Consigne A:
Indiquez si chacune des affirmations suivantes concorde avec le texte ci-dessous sur les univers possibles, en répondant par oui ou par non et en citant textuellement les mots du texte qui tranchent. (i) A. Barrau déclare que les théoriciens cherchent à tout prix à inventer des mondes multiples. (ii) Le mot « paysage » a été inventé pour décrire l’infini des mondes. (iii) Parmi tous les possibles, nous privilégions celui qui nous est accessible.

Texte fourni:

Dès que nous obtiendrons, aux échelles de la mécanique quantique, des indications probantes et convergentes que les propriétés de la nature que nous décryptons, le sont au regard et avec la marque de la présence inexpugnable du sujet pensant, alors, il sera plausible de considérer que cela vaut à toutes les échelles. Cela voudra dire que notre conception de l’univers est franchement déterminée par ce que nos capacités d’être humain sont à mêmes de décrypter mais pas plus.

Dans ce cas, je serais enclin à considérer que notre Univers serait comme enchâssé au sein d’une Eternité[2] où aucun de tous les autres univers possibles ne pourrait être exclu. (Il est délicat d’appeler ces autres possibles : Univers, au même titre que le nôtre car cela supposerait qu’ils seraient habités par des intelligences capables de produire une telle synthèse et que nous les aurions entendues). Parmi tous les possibles nous privilégions celui qui nous est accessible, car nous l’avons rendu intelligible parce qu’il nous correspond. Il serait donc le fruit de notre entendement. Il est intéressant de constater que probablement certains de ces autres possibles apparaissent déjà à la pointe du crayon des théoriciens qui tentent d’extraire toute la quintessence des équations de la physique théorique telle qu’elle est développée actuellement. Citons par exemple A. Barrau[3] : « Nous ne cherchons pas à tout prix à inventer des mondes multiples et des multivers. Mais les théories que nous mettons au point pour résoudre des problèmes bien terrestres conduisent à ces résultats vertigineux. » ; ou encore : « Ils ont même inventé le mot de « paysage » pour décrire l’infini des mondes. Cela laisse de la place à des lois physiques radicalement différentes des nôtres, sans forces nucléaires, sans lumière, avec une gravité plus forte…Et à l’image de la vie dans un oasis, nous serions là où les bonnes conditions sont remplies. Toutes les autres étant ailleurs. »

Données fournies:
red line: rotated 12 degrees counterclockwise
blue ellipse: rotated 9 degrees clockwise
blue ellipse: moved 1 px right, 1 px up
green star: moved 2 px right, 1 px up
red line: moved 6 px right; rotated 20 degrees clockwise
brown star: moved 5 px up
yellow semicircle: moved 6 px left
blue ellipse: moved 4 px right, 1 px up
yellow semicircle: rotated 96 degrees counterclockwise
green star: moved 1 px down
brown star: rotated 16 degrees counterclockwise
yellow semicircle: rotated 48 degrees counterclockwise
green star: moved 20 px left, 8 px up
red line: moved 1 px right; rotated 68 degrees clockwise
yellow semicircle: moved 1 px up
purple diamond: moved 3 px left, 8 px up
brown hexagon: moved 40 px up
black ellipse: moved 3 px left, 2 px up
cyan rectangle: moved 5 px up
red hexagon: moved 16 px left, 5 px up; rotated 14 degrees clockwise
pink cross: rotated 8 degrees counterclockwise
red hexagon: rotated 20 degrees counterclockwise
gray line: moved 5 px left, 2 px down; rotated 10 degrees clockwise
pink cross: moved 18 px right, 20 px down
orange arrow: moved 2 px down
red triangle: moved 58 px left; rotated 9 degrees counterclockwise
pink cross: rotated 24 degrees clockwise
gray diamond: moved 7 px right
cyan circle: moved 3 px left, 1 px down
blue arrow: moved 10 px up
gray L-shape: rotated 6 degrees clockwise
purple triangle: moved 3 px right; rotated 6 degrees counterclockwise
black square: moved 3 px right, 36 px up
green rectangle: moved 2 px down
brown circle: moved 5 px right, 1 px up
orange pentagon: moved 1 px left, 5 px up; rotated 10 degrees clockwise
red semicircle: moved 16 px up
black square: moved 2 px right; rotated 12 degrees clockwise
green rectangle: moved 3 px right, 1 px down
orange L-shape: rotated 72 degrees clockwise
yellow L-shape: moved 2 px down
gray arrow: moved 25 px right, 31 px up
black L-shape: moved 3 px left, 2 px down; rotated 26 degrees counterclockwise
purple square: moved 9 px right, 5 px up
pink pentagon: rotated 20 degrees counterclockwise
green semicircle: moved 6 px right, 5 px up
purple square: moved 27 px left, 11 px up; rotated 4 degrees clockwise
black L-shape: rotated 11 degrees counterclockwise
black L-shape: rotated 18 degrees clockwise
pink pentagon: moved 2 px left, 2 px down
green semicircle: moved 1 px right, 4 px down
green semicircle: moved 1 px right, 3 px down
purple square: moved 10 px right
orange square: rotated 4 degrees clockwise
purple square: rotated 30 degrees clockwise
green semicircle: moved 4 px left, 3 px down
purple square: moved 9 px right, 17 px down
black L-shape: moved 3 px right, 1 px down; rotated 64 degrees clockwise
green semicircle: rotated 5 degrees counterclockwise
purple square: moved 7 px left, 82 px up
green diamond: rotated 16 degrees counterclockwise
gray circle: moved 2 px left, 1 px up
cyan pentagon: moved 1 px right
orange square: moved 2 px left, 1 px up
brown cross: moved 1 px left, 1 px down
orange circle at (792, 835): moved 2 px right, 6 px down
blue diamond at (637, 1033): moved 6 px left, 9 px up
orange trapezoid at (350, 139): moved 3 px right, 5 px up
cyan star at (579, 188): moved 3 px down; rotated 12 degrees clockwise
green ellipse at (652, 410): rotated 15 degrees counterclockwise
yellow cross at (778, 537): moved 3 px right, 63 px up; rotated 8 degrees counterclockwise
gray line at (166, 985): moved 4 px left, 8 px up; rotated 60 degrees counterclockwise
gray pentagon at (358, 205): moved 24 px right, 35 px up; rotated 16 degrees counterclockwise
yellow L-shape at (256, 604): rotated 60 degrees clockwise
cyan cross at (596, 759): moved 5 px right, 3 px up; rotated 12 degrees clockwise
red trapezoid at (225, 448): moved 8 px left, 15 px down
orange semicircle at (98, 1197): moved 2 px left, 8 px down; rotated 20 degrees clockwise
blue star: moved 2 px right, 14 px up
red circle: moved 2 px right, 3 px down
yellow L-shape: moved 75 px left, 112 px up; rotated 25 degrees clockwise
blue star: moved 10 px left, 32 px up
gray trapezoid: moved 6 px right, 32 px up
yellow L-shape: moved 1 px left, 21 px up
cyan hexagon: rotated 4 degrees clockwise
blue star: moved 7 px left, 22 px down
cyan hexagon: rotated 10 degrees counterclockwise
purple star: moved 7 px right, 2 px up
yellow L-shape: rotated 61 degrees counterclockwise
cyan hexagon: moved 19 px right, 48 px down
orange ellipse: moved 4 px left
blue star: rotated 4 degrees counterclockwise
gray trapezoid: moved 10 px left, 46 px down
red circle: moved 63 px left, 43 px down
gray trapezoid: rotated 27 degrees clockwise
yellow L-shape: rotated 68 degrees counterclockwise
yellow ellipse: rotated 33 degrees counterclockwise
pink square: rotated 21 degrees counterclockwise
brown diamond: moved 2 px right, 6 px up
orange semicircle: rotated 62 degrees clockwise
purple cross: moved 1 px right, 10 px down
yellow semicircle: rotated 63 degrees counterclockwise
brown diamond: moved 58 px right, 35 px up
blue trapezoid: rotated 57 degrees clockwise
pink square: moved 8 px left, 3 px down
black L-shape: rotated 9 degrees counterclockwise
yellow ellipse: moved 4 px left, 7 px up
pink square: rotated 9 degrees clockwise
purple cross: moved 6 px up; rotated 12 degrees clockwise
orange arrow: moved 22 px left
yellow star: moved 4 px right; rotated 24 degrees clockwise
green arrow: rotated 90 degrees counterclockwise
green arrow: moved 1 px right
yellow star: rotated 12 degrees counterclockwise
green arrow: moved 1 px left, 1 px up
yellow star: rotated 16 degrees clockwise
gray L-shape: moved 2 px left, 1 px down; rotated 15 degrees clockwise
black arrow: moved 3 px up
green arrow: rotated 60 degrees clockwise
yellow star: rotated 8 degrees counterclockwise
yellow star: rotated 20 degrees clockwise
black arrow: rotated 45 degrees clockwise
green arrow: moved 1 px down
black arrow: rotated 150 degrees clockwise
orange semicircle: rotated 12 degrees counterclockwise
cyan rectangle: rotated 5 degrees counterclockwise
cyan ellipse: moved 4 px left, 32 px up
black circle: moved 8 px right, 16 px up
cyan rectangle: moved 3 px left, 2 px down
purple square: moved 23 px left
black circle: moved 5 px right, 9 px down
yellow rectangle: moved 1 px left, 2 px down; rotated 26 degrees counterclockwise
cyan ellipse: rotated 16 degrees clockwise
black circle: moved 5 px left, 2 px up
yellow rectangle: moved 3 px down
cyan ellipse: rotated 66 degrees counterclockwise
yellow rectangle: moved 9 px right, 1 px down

Consigne B:
Transcrivez sans aucune modification les lignes du listing ci-dessus, depuis son début jusqu’à la ligne contenant « black L-shape: rotated 18 degrees clockwise », celle-ci comprise.

Réponse complète A:
(i) Non : « Nous ne cherchons pas à tout prix à inventer des mondes multiples et des multivers. »
(ii) Oui : « Ils ont même inventé le mot de « paysage » pour décrire l’infini des mondes. »
(iii) Oui : « Parmi tous les possibles nous privilégions celui qui nous est accessible »

Réponse complète B:
red line: rotated 12 degrees counterclockwise
blue ellipse: rotated 9 degrees clockwise
blue ellipse: moved 1 px right, 1 px up
green star: moved 2 px right, 1 px up
red line: moved 6 px right; rotated 20 degrees clockwise
brown star: moved 5 px up
yellow semicircle: moved 6 px left
blue ellipse: moved 4 px right, 1 px up
yellow semicircle: rotated 96 degrees counterclockwise
green star: moved 1 px down
brown star: rotated 16 degrees counterclockwise
yellow semicircle: rotated 48 degrees counterclockwise
green star: moved 20 px left, 8 px up
red line: moved 1 px right; rotated 68 degrees clockwise
yellow semicircle: moved 1 px up
purple diamond: moved 3 px left, 8 px up
brown hexagon: moved 40 px up
black ellipse: moved 3 px left, 2 px up
cyan rectangle: moved 5 px up
red hexagon: moved 16 px left, 5 px up; rotated 14 degrees clockwise
pink cross: rotated 8 degrees counterclockwise
red hexagon: rotated 20 degrees counterclockwise
gray line: moved 5 px left, 2 px down; rotated 10 degrees clockwise
pink cross: moved 18 px right, 20 px down
orange arrow: moved 2 px down
red triangle: moved 58 px left; rotated 9 degrees counterclockwise
pink cross: rotated 24 degrees clockwise
gray diamond: moved 7 px right
cyan circle: moved 3 px left, 1 px down
blue arrow: moved 10 px up
gray L-shape: rotated 6 degrees clockwise
purple triangle: moved 3 px right; rotated 6 degrees counterclockwise
black square: moved 3 px right, 36 px up
green rectangle: moved 2 px down
brown circle: moved 5 px right, 1 px up
orange pentagon: moved 1 px left, 5 px up; rotated 10 degrees clockwise
red semicircle: moved 16 px up
black square: moved 2 px right; rotated 12 degrees clockwise
green rectangle: moved 3 px right, 1 px down
orange L-shape: rotated 72 degrees clockwise
yellow L-shape: moved 2 px down
gray arrow: moved 25 px right, 31 px up
black L-shape: moved 3 px left, 2 px down; rotated 26 degrees counterclockwise
purple square: moved 9 px right, 5 px up
pink pentagon: rotated 20 degrees counterclockwise
green semicircle: moved 6 px right, 5 px up
purple square: moved 27 px left, 11 px up; rotated 4 degrees clockwise
black L-shape: rotated 11 degrees counterclockwise
black L-shape: rotated 18 degrees clockwise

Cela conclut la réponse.